7/8 横浜事件国賠 第3回口頭弁論 傍聴報告

2013年7月8日(月)、10:45-11:00東京地裁411号法廷で、横浜事件国賠の第3回口頭弁論が開かれた。東京地裁民事30部の菅野雅之、篠原礼、原彰一裁判官、そして、原告木村まきさん、原告代理人の森川文人、河村健夫、山本志都弁護士、被告国の代理人4名が出席した。傍聴席から20名が見守った。
菅野裁判長)開口一番、「ハイ、お待たせしました。お早うございます、それでは手続きを始めます」と今回も腰が低い。「被告国から準備書面(1)が出ています。陳述ということでよろしいですね。原告から準備書面2が7/5に出ています、陳述ですね」、「原告の準備書面2に求釈明がありますが、被告はどう対応しますか」
国代理人)準(1)で述べたとおり、それ以上の釈明の要を認めない。
山本弁護士)判決書の有無はこの訴訟の重要な問題。永久の保管義務がある文書であり、どのような調査をして確認できなかったのか明らかにして欲しい。
国)どのような調査したかは本件争点と関係しない、答える必要性がない。
山本)不法行為の重要な一部であり、答えるべき事柄である。
森川弁護士)国は準(1)で「焼却行為は、国の権力作用」としている。その根拠を明らかにして欲しい。
国)原告がそのような考えを主張・立証したら、必要に応じて、国は反論する。
裁判長)被告に答える姿勢が無いなら、それを前提として、原告は主張を展開したら良い。
山本)裁判所として釈明を求めて貰えないか。
裁判長)現在のところ、裁判所として釈明を求める考えはない。
山本)求釈明は取り下げず、必要な時に主張に加えて述べたい。
裁判長)取り下げる必要はない。前々回の弁論で原告は主張を数回に分けて述べると言ったが、次回弁論期日で可能か。
森川)準備を進め、できるところから展開したい。
裁判長)次回期日は、9/12(木)10:30~ 611号法廷とする。書面は1週間前の9/5までに。

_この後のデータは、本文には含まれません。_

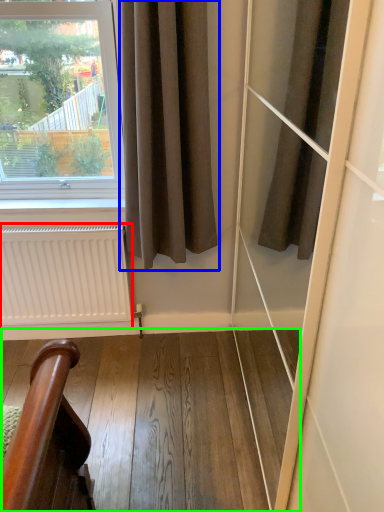
Question: Based on their relative distances, which object is nearer to radiator (highlighted by a red box)? Choose from curtain (highlighted by a blue box) and stairwell (highlighted by a green box).

Choices:
 (A) curtain
 (B) stairwell

Answer: (B)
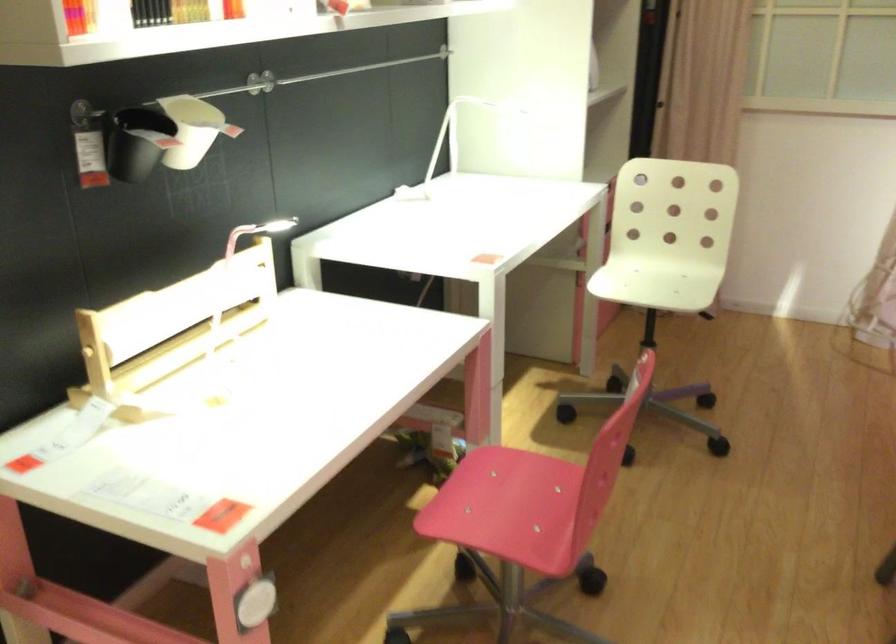
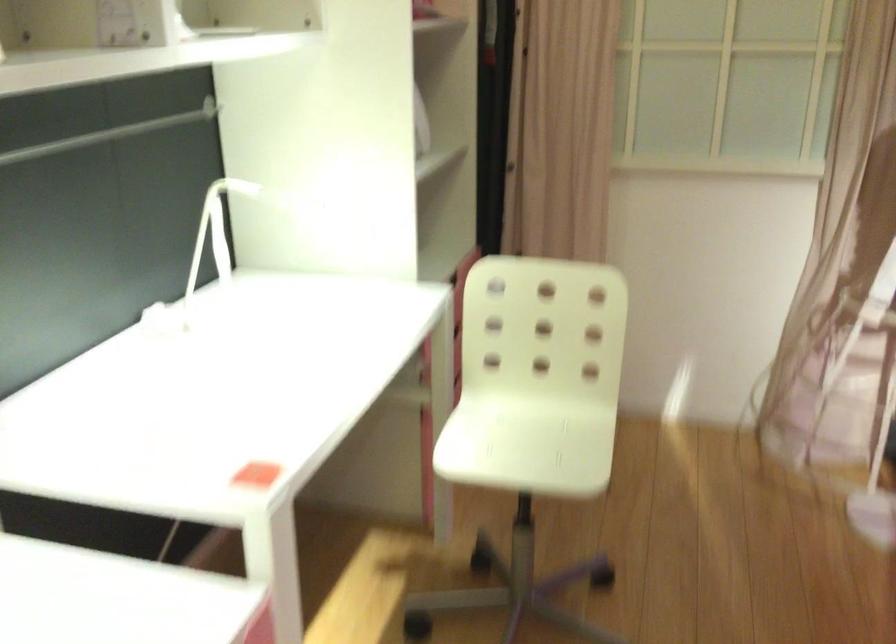
Locate, in the second image, the point that corresponds to (x=446, y=133) in the first image.

(213, 234)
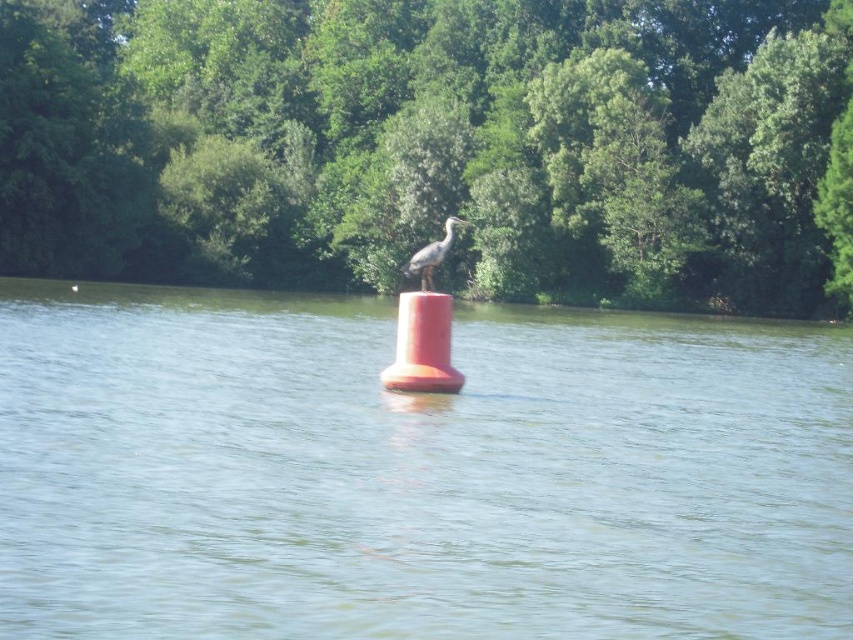
Question: Observing the image, what is the correct spatial positioning of green leafy trees at center in reference to gray feathered bird at center?

Choices:
 (A) above
 (B) below

Answer: (A)

Question: Considering the real-world distances, which object is closest to the gray feathered bird at center?

Choices:
 (A) orange buoy at center
 (B) orange matte buoy at center
 (C) green leafy trees at center

Answer: (B)

Question: Where is orange buoy at center located in relation to orange matte buoy at center in the image?

Choices:
 (A) right
 (B) left

Answer: (B)

Question: Among these points, which one is farthest from the camera?

Choices:
 (A) (405, 564)
 (B) (433, 353)
 (C) (119, 124)
 (D) (430, 248)

Answer: (C)

Question: Which of the following is the closest to the observer?

Choices:
 (A) orange buoy at center
 (B) gray feathered bird at center

Answer: (A)

Question: Does orange matte buoy at center have a larger size compared to gray feathered bird at center?

Choices:
 (A) yes
 (B) no

Answer: (B)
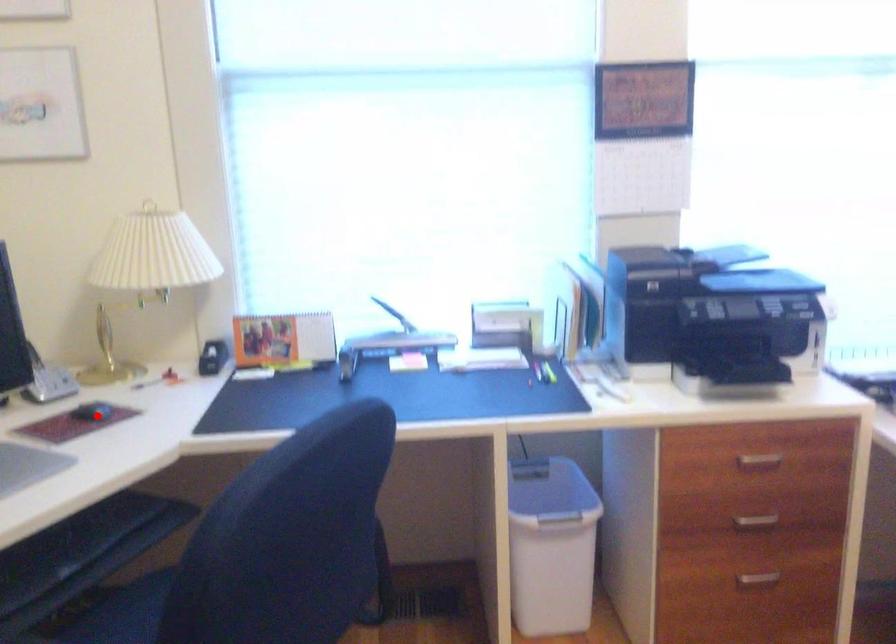
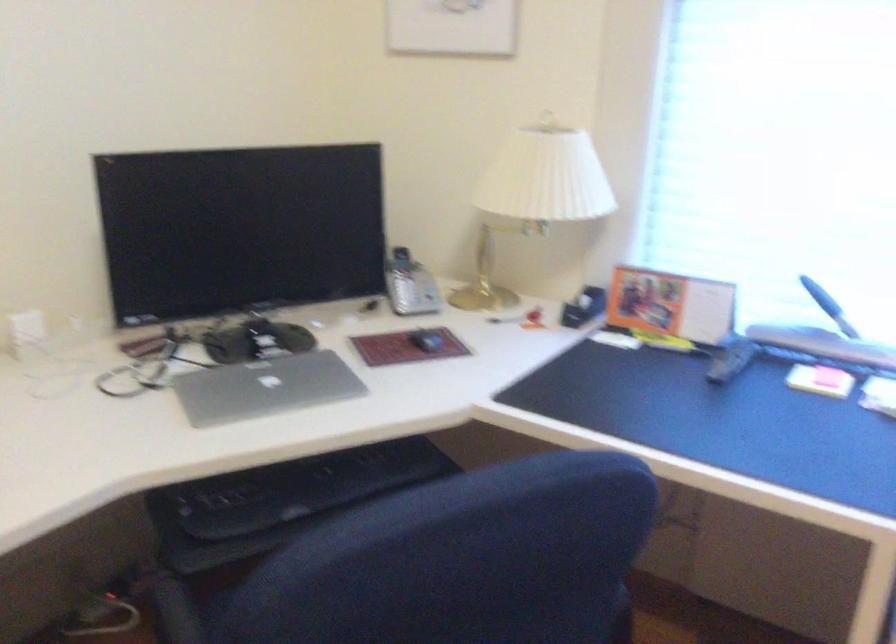
Locate, in the second image, the point that corresponds to the highlighted location in the first image.

(426, 341)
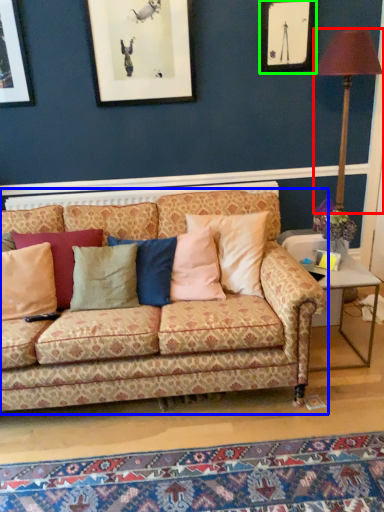
Question: Which object is positioned closest to table lamp (highlighted by a red box)? Select from studio couch (highlighted by a blue box) and picture frame (highlighted by a green box).

Choices:
 (A) studio couch
 (B) picture frame

Answer: (B)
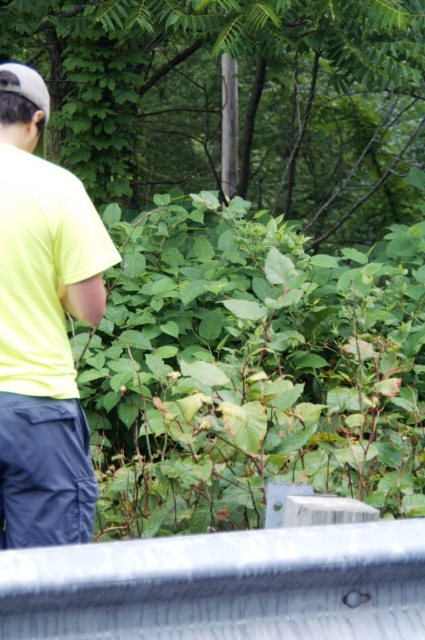
Is point (19, 604) closer to camera compared to point (39, 76)?

Yes.

Which of these two, metallic gray rail at lower center or white matte baseball cap at upper left, stands taller?

metallic gray rail at lower center is taller.

I want to click on metallic gray rail at lower center, so click(223, 586).

Find the location of a particular element. The width and height of the screenshot is (425, 640). metallic gray rail at lower center is located at coordinates (223, 586).

This screenshot has width=425, height=640. What are the coordinates of `yellow matte shirt at left` in the screenshot? It's located at (42, 324).

Describe the element at coordinates (42, 324) in the screenshot. I see `yellow matte shirt at left` at that location.

Image resolution: width=425 pixels, height=640 pixels. What are the coordinates of `yellow matte shirt at left` in the screenshot? It's located at (42, 324).

Measure the distance from metallic gray rail at lower center to yellow matte shirt at left.

The distance of metallic gray rail at lower center from yellow matte shirt at left is 37.90 inches.

Does metallic gray rail at lower center have a smaller size compared to yellow matte shirt at left?

Indeed, metallic gray rail at lower center has a smaller size compared to yellow matte shirt at left.

Locate an element on the screen. The width and height of the screenshot is (425, 640). metallic gray rail at lower center is located at coordinates (223, 586).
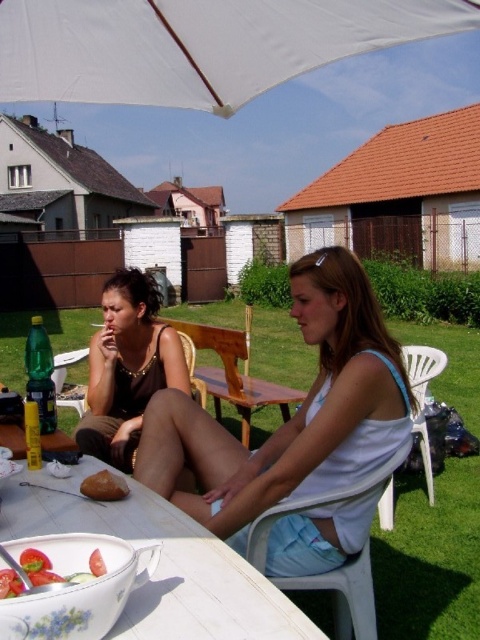
You are standing at the center of the image. There is a point at coordinates [292,416]. What object is located at that point?

The white fabric tank top at center is located at point [292,416].

You are a server at a cafe and need to place a new menu on the table. The menu is 12 inches wide. Can you fit it on the white glossy table at lower center without overlapping the matte black tank top at center?

The white glossy table at lower center is wider than the matte black tank top at center, so the 12 inch menu should fit without overlapping as long as it is placed appropriately.

You are a photographer standing at a certain distance from the scene. You want to capture a closeup shot of the white fabric tank top at center without moving the camera. Is the current distance sufficient for a clear closeup? Please explain.

The white fabric tank top at center is 1.81 meters away from the camera. A typical closeup requires the subject to be within 1 meter of the camera lens. Since the distance is greater than 1 meter, the current distance is insufficient for a clear closeup without moving the camera or using a zoom lens.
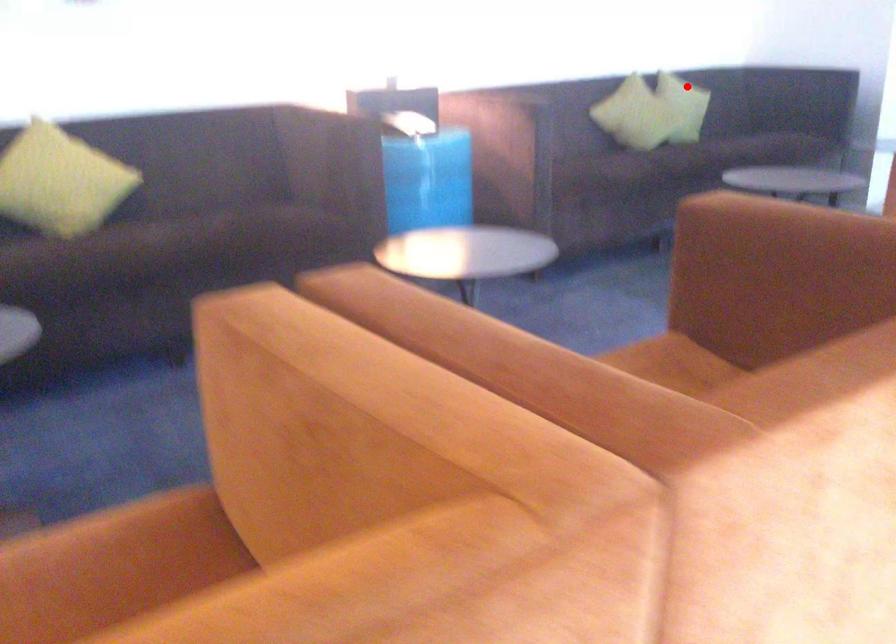
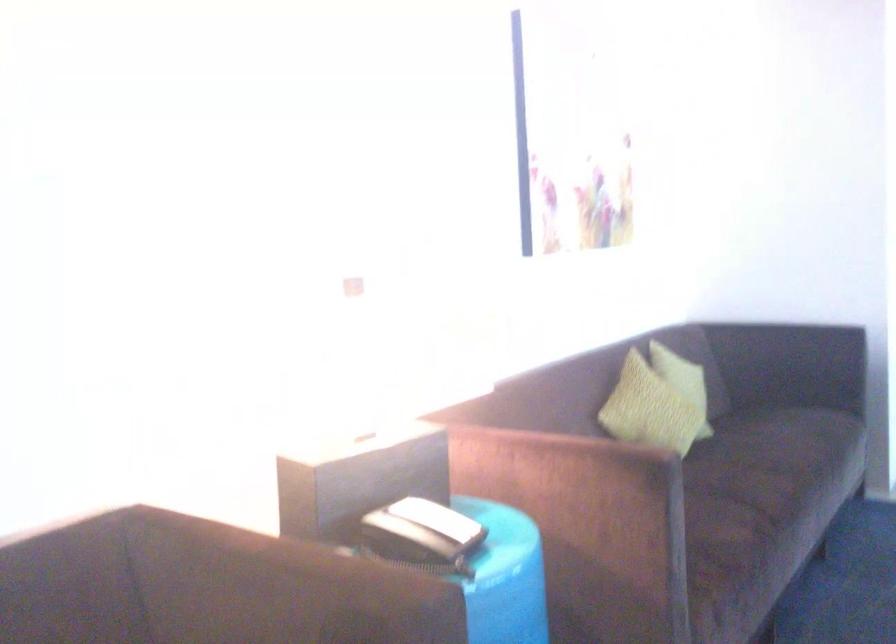
Question: I am providing you with two images of the same scene from different viewpoints. In image1, a red point is highlighted. Considering the same 3D point in image2, which of the following is correct?

Choices:
 (A) It is closer
 (B) It is farther

Answer: (A)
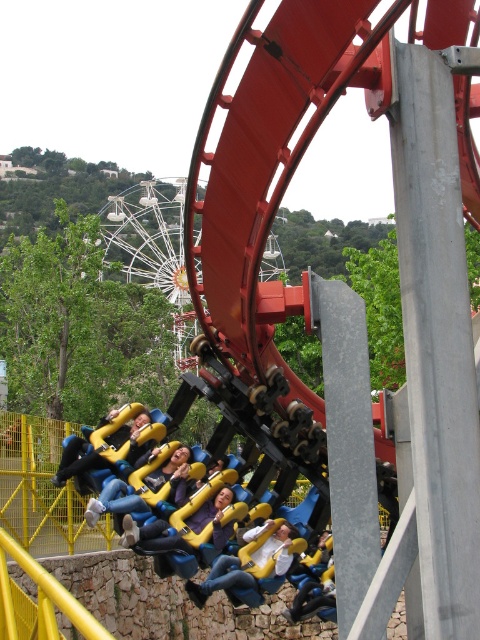
You are designing a new roller coaster seat arrangement and need to know about the seats in the image. Which of the two seats, the yellow fabric seat at center or the yellow plastic seat at center, has a greater width?

The yellow fabric seat at center has a greater width than the yellow plastic seat at center according to the description provided.

You are standing at the origin point of the roller coaster scene. Where is the denim jeans at center located in terms of coordinates?

The denim jeans at center is located at coordinates point (220, 579).

You are a photographer standing at the bottom of the roller coaster track. You want to take a photo of the denim jeans at center and the yellow fabric seat at center so that both are visible in the frame. Which object should you focus on first to ensure both are in focus?

You should focus on the yellow fabric seat at center first because it is taller than the denim jeans at center, allowing the photographer to capture both in focus by focusing on the taller object.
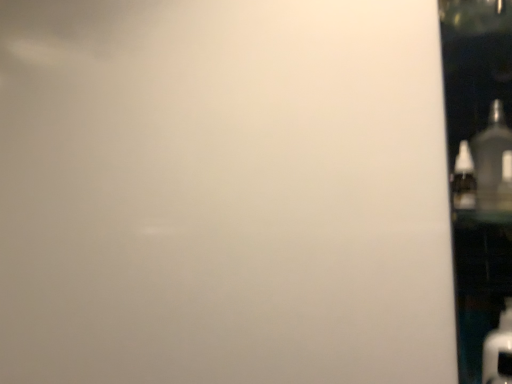
Question: Can you confirm if matte black bottle at right, the 2th bottle viewed from the left, is wider than transparent glass door at right?

Choices:
 (A) no
 (B) yes

Answer: (A)

Question: Is matte black bottle at right, the 2th bottle viewed from the left, not inside transparent glass door at right?

Choices:
 (A) yes
 (B) no

Answer: (B)

Question: Considering the relative sizes of matte black bottle at right, the 2th bottle viewed from the left, and transparent glass door at right in the image provided, is matte black bottle at right, the 2th bottle viewed from the left, bigger than transparent glass door at right?

Choices:
 (A) yes
 (B) no

Answer: (B)

Question: Is transparent glass door at right a part of matte black bottle at right, placed as the 1th bottle when sorted from right to left?

Choices:
 (A) no
 (B) yes

Answer: (A)

Question: Is matte black bottle at right, the 2th bottle viewed from the left, to the left of transparent glass door at right from the viewer's perspective?

Choices:
 (A) yes
 (B) no

Answer: (A)

Question: Can you confirm if matte black bottle at right, the 2th bottle viewed from the left, is smaller than transparent glass door at right?

Choices:
 (A) no
 (B) yes

Answer: (B)

Question: From the image's perspective, does transparent glass door at right appear higher than matte black bottle at right, placed as the 1th bottle when sorted from right to left?

Choices:
 (A) yes
 (B) no

Answer: (B)

Question: Is matte black bottle at right, the 2th bottle viewed from the left, surrounded by transparent glass door at right?

Choices:
 (A) yes
 (B) no

Answer: (A)

Question: Considering the relative sizes of transparent glass door at right and matte black bottle at right, the 2th bottle viewed from the left, in the image provided, is transparent glass door at right bigger than matte black bottle at right, the 2th bottle viewed from the left,?

Choices:
 (A) no
 (B) yes

Answer: (B)

Question: Can you confirm if transparent glass door at right is smaller than matte black bottle at right, the 2th bottle viewed from the left?

Choices:
 (A) no
 (B) yes

Answer: (A)

Question: Is transparent glass door at right wider than matte black bottle at right, the 2th bottle viewed from the left?

Choices:
 (A) no
 (B) yes

Answer: (B)

Question: Is transparent glass door at right facing away from matte black bottle at right, placed as the 1th bottle when sorted from right to left?

Choices:
 (A) yes
 (B) no

Answer: (A)

Question: Is clear plastic bottle at right, which is counted as the 2th bottle, starting from the right, shorter than transparent glass door at right?

Choices:
 (A) no
 (B) yes

Answer: (B)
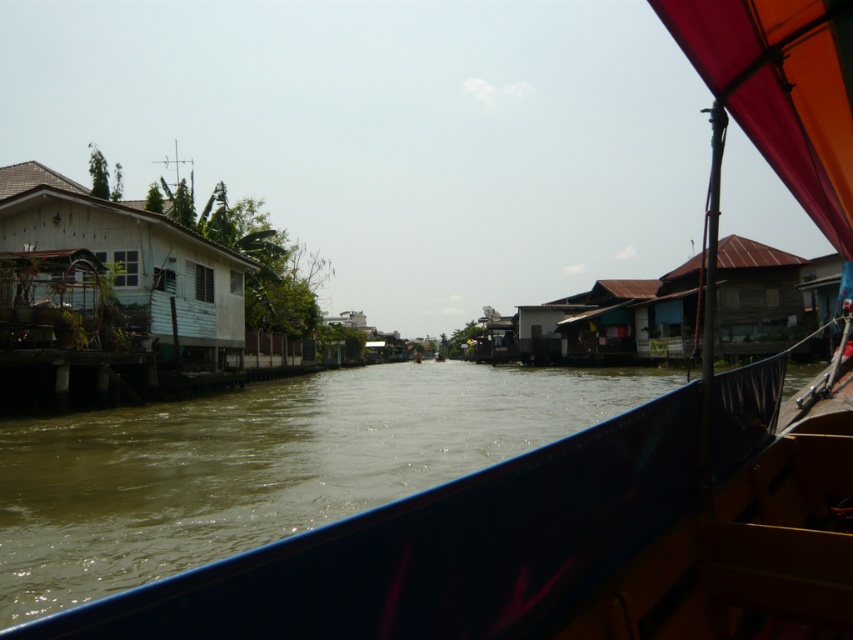
You are a tourist standing on the deck of the boat with a dark blue hull and red canopy. You want to take a photo of the brown wooden hut at right while avoiding the brown murky water at center from appearing too large in the frame. Which object should you move closer to or farther from to achieve this?

To avoid the brown murky water at center appearing too large in the frame, you should move closer to the brown wooden hut at right. Since the brown murky water at center has a lesser height compared to the brown wooden hut at right, moving closer to the hut will reduce the relative size of the water in the photo.

You are a photographer planning to capture the brown murky water at center and the white weathered wood house at left in a single frame. Based on their spatial relationship, which object should you focus on first to ensure both are in the frame without cropping?

The white weathered wood house at left occupies more space in the image than the brown murky water at center, so you should focus on the white weathered wood house at left first to ensure both fit within the frame.

You are standing on the boat with a dark blue hull and a red canopy structure. You notice a point marked at coordinates (437, 548). What is located at that point?

The point at coordinates (437, 548) corresponds to brown murky water at center.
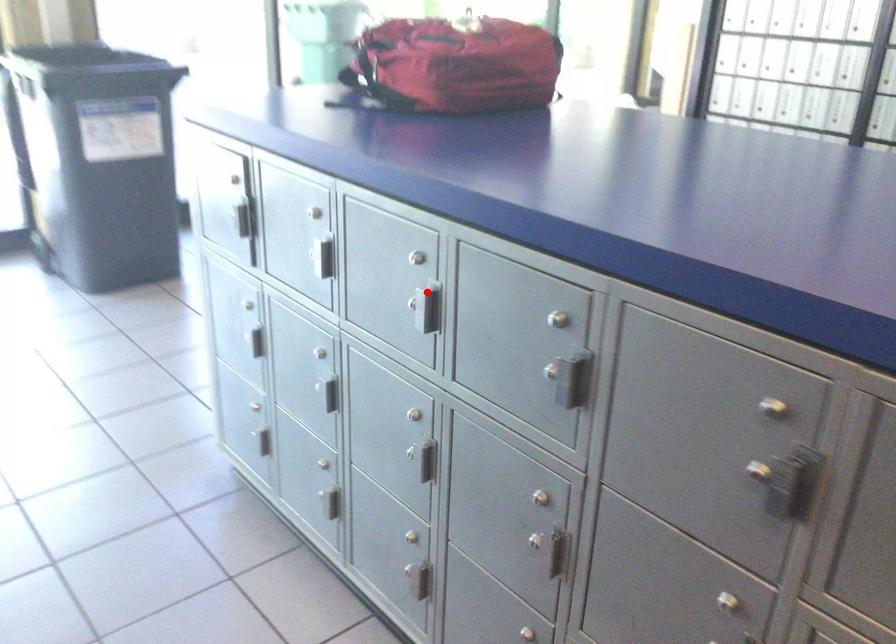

閉廷後、隣の控室に移って、弁護団から今日の口頭弁論の解説や今後の予定などを伺った。
森川弁護士)判決書焼却の釈明は海野弁護士や森川金寿弁護士が再審請求で行い回答があった。それらに比べ、今回の国代理人の回答は酷い感じがする。証拠隠滅なのに…。今後、戦前の国家無答責、時効などの問題を主張する。
山本弁護士)裁判長は当事者主義を盾に、原告・被告の双方に闘わせている。しかし、力に差があり、証拠は国に偏在している。国は「確認できない」としか答えてこない。刑事再審でももう少し回答していたのにと思う。
河村弁護士)求釈明という方法から、今後は送付嘱託や文書提出命令申立などにより、追求の手を緩めないで進めたい。

裁判長は柔和な訴訟指揮に終始し、高見の見物を決め込んでいる感じが漂う。問われているのは戦中・戦後の司法全体を包む人権に対する犯罪である。自らの先輩たちの責任に向き合い、被害者への賠償を実現する覚悟は、今のところ見ることはできない。       (報告:磯部)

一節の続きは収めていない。